10 de agosto de 2014

[DDI] Carteado


Sofia tinha as cartas na mão; contudo, apesar de não entender muito bem as regras, foi obrigada a jogar. Observava fixamente sua adversária; esta nem lhe dirigia um olhar, não levantava os olhos do montante de cartas que segurava - sabia o que estava fazendo e conhecia o jogo.
Confusa, Sofia analisava sua sequência: faltavam poucas cartas para completá-la, porém ela tinha um grande número de manilhas sobressalentes e não sabia o que fazer com elas. Na verdade, frequentemente se sentia assim, focada em poucos aspectos não conseguia lidar com o restante, sempre os mesmos sonhos, os mesmos caminhos, os mesmos planos, nunca olhava para o lado, não percebia o que estava ao seu redor. É, podia não entender esse carteado em que se encontrava, não saber como foi parar nessa rodada ou desconhecer as regras, mas percebeu que já o jogava há muito tempo. 
A adversária descartava seu excedente e nada de virem os números que Sofia precisava.
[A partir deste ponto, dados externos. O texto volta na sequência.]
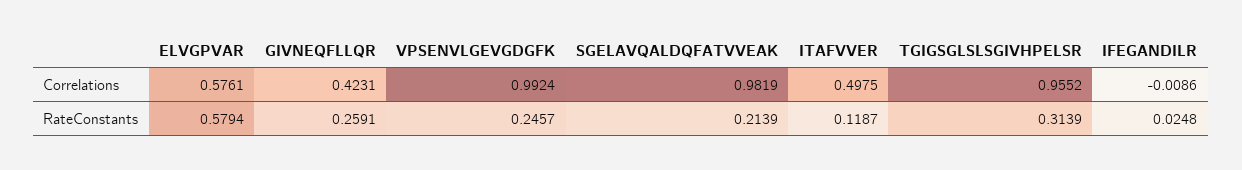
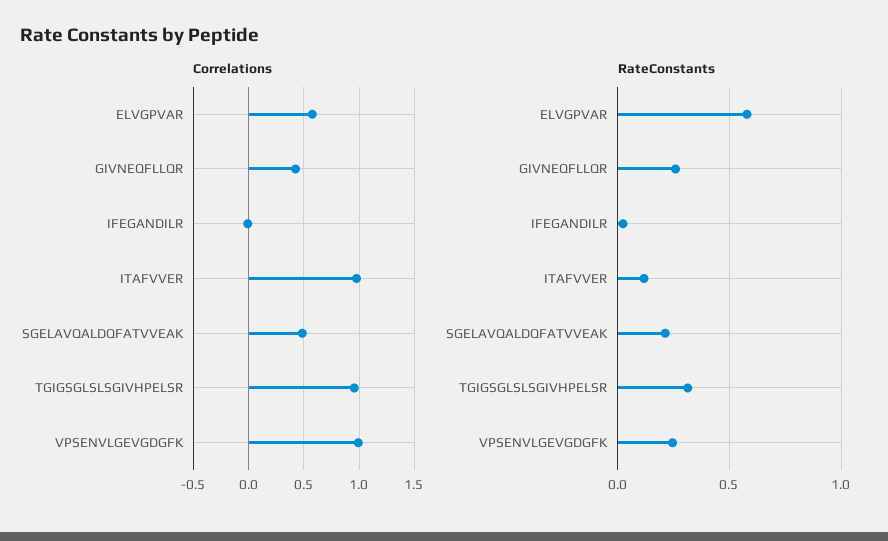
Correlations, SGELAVQALDQFATVVEAK: 0.9819 -> 0.5
Correlations, ITAFVVER: 0.4975 -> 1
Começou a desconfiar que sua rival descobrira sua jogada ou que o azar escondera o que lhe era preciso no fim do grande monte de cartas ainda a serem escolhidas. 
O jogo prosseguia e Sofia permanecia focada em sua sequência inicial. Teve chances de começar algo novo, mudar de estratégia, mas não quis; continuava fixa naquelas duas cartas que lhe faltavam. Sua adversária era implacável e silenciosa, pegava algumas cartas, eliminava outras mas não levantava os olhos para vê-la, como se ela não existisse, como se fosse apenas uma figurante nessa disputa; e Sofia percebeu que era verdade, apesar de ser um jogo apenas de duas, ela não era importante, não fazia diferença – e entendeu que também já estava acostumada com essa sensação, era assim que se sentia em grande parte dos seus dias. 
De repente, a outra levantou os olhos pela primeira vez e sorriu, mostrou toda sua sequência completa e, por fim, descartou, como lixo, as duas cartas que faltavam para Sofia finalizar sua jogada, completar seus planos e realizar seus sonhos. Ali, naquele monte de sobras e restos, aquelas primorosas cartas não tinham mais valor, agora elas eram nada. 
Sofia perdeu mais uma vez para aquela rival tão conhecida, aquela que a reduzia e que lhe mostrava a verdade - Sofia perdeu para a Vida.

Daniele Vintecinco



DDI – Delírios, Devaneios e Insensatez - um espaço em que escrevo todos os pensamentos, delírios e devaneios que vêm a minha cabeça, o que é no mínimo uma insensatez.